You've almost completed the computation. The last step is noting that in normal coordinates the radial vector field $\frac{\partial}{\partial r}=\frac{x_i}{\sqrt{x_1^2+\dots+x_n^2}}\frac{\partial}{\partial x_i}$ is a has unit magnitude (because it is the velocity of a unit speed geodesic).
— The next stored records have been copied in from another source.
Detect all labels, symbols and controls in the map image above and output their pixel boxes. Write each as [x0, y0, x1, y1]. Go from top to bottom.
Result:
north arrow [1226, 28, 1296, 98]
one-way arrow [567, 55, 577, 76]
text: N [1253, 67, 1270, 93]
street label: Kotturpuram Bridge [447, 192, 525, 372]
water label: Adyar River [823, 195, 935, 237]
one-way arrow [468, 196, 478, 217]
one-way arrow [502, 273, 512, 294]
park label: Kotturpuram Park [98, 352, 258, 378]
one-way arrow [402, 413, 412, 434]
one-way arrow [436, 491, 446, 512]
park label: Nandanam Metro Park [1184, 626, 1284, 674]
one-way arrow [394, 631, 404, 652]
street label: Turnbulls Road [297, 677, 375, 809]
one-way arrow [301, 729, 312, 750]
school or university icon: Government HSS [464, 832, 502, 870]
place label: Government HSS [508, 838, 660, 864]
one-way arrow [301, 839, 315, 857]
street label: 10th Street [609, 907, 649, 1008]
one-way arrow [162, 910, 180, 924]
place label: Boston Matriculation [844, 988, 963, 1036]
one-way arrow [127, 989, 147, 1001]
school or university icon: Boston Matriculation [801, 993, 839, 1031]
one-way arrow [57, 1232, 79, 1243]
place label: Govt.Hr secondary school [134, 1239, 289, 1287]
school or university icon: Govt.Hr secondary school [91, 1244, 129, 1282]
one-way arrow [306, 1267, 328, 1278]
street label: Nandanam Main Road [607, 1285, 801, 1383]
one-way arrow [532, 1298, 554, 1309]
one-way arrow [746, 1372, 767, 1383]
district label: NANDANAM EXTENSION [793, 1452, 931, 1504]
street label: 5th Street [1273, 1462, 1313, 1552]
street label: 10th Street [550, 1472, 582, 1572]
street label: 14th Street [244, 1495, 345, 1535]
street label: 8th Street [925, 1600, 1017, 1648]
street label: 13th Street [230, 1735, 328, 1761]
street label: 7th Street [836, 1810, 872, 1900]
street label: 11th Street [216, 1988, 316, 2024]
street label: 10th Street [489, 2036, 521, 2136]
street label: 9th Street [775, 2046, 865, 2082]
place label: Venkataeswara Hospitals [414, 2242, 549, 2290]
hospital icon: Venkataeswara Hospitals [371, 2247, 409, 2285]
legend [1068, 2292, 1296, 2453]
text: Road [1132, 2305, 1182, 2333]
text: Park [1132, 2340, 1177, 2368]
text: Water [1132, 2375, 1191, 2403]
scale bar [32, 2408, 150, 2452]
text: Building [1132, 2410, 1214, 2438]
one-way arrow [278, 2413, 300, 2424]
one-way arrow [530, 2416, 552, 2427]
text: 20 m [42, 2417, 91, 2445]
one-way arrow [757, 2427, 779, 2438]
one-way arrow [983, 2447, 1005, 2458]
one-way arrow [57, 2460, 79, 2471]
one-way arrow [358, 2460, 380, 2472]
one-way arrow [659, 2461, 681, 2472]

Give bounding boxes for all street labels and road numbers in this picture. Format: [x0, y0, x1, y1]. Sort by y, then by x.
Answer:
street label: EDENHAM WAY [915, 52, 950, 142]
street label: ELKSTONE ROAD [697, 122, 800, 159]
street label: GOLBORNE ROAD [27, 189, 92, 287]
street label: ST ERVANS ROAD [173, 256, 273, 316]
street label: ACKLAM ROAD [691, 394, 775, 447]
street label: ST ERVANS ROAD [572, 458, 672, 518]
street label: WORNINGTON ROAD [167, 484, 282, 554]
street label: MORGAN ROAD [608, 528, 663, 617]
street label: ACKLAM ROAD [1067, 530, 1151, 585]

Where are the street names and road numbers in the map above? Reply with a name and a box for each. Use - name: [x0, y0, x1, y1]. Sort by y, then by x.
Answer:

Thus, the second term in your expression $\frac{g^{ij}x_ix_j}{x_1^2+\dots+x_n^2}$ is equal to $1$.


Another more intuitive (and coordinate free) way to see this: Since $\psi (x) = \phi \left( \frac{d(x, p)}{r}\right)$, $$\nabla \psi = \phi' \left(\frac{d(x, p)}{r}\right) \cdot \frac{\nabla d}{r}$$

So it suffices to show that $|\nabla d|\le 1$. This follows from triangle inequality: Let $v\in T_xM$. Then $\gamma (t) = \exp_x (tv)$ is a curve on $M$ with $\gamma(0) = x$, $\gamma'(0) = v$. Then

\begin{align*} \langle \nabla d, v\rangle &= \frac{d}{dt} d(p, \gamma(t))\bigg|_{t=0} \\ &= \lim_{t\to 0} \frac{d(p, \gamma(t)) - d(p, x)}{t} \end{align*}

Since by triangle inequality, $$\left|\frac{d(p, \gamma(t)) - d(p, x)}{t}\right| \le \frac{d(x, \gamma(t))}{|t|} = \frac{|t|\| v\|}{|t|} = \|v\|$$

we have $$ |\langle \nabla d, v\rangle| \le \|v\|\Rightarrow |\nabla d| \le 1$$

(e.g. by picking $v = \nabla d$).

We use nothing but that the distance function $d(\cdot, p)$ is Lipschitz with Lipschitz constant $1$. This already implies that the gradient is $\le 1$.